LCS is the canonical 2-D DP, and it is exactly where AI agents most often produce plausible-looking-but-wrong code. The classic failure mode: the agent writes a recursion that branches in three on a mismatch (replace, insert, delete-from-s, delete-from-t) when only two are needed, and gets the right answer by accident on small inputs while inflating the constant.
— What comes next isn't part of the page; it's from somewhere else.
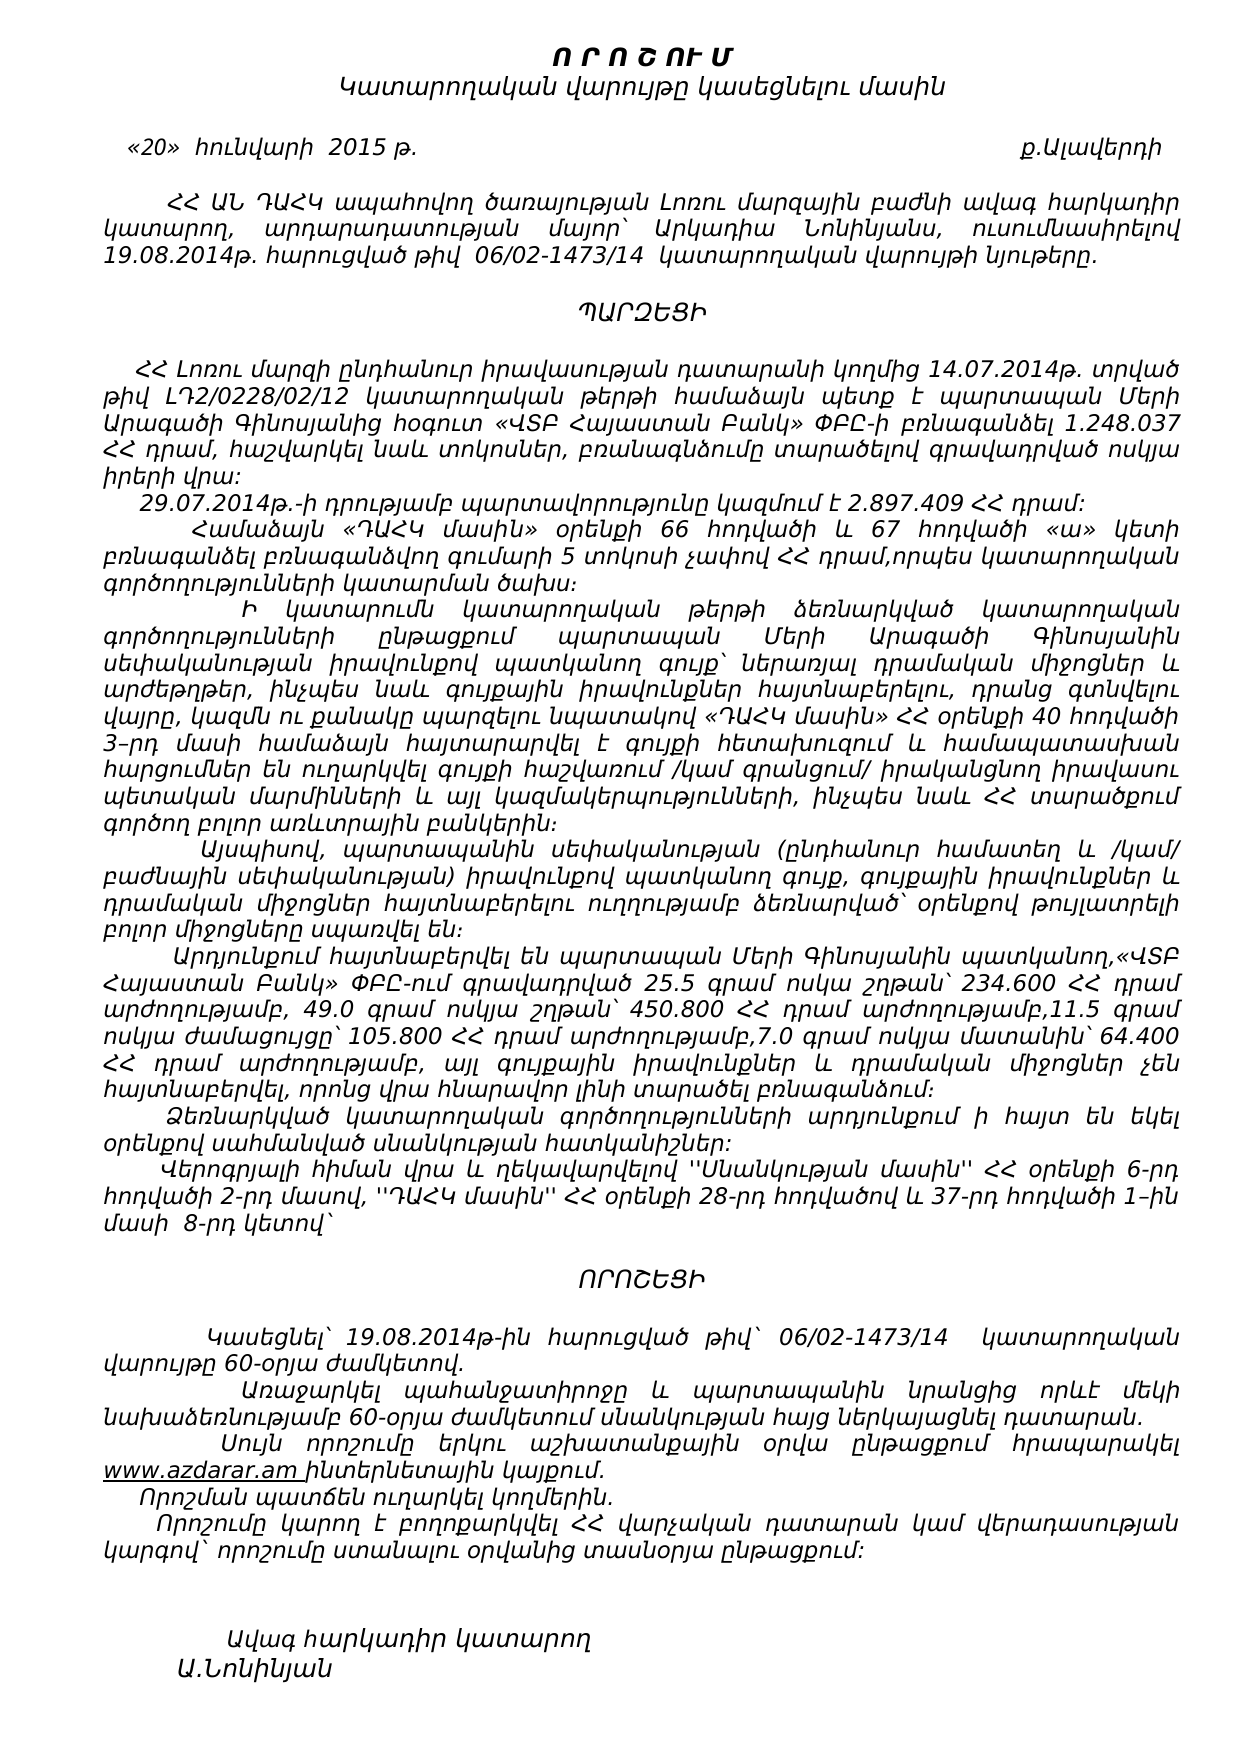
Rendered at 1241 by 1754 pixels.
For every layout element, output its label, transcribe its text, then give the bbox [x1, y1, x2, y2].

The 2027 engineer's discipline:

  1. State the recurrence in English before the agent codes. "dp[i][j] is the LCS length of s[:i] and t[:j]. On match: dp[i-1][j-1] + 1. On mismatch: max(dp[i-1][j], dp[i][j-1])."
  2. Tell the agent to implement that recurrence iteratively. Not "find the longest common subsequence"; spell out the table.
  3. Verify on the 6 by 4 example by hand. Always. Cross-check at least three cells, including a match cell, a mismatch cell, and a boundary cell.
  4. Ask the agent to collapse memory. "Reduce to two rolling rows of length m + 1."
  5. Stress on edge cases. Empty strings on either side. Identical strings. Strings with no common character. Strings where one is a subsequence of the other.

That five-step audit turns a probabilistic answer into a deterministic, verified one. parikshan's loop is engineered to train exactly that habit, so when you walk into a code review at GitHub or a sequencing pipeline at Illumina, you will direct the AI agent rather than approve its first guess.